▶ **Data listing**:
== Segment start ==

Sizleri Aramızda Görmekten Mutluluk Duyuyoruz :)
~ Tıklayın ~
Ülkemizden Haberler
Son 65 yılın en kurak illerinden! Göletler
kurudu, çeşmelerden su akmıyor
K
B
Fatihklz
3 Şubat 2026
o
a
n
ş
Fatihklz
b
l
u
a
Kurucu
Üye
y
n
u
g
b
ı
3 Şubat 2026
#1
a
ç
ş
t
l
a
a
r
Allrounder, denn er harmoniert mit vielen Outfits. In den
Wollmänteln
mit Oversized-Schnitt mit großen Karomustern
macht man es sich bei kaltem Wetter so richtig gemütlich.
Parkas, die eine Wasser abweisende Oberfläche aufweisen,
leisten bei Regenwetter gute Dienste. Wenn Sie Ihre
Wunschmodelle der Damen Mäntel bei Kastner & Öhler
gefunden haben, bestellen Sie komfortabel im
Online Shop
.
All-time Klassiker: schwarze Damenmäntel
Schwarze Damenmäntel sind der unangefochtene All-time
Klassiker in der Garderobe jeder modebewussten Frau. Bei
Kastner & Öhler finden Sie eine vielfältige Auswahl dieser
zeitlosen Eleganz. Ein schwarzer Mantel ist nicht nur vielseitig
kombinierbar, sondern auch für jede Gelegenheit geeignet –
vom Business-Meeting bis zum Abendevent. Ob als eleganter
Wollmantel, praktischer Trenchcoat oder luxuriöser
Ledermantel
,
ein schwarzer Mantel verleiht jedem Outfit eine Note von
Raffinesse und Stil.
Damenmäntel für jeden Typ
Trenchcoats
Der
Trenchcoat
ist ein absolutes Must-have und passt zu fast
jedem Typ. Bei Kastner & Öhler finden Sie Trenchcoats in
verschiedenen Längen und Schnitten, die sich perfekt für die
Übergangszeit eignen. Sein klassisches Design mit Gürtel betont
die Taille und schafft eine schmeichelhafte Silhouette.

== Segment end ==

▶ **Aim of the exercise**: Copy all lines from the material that contain "Damenmäntel".

▶ **Response to the task**:
All-time Klassiker: schwarze Damenmäntel
Schwarze Damenmäntel sind der unangefochtene All-time
Damenmäntel für jeden Typ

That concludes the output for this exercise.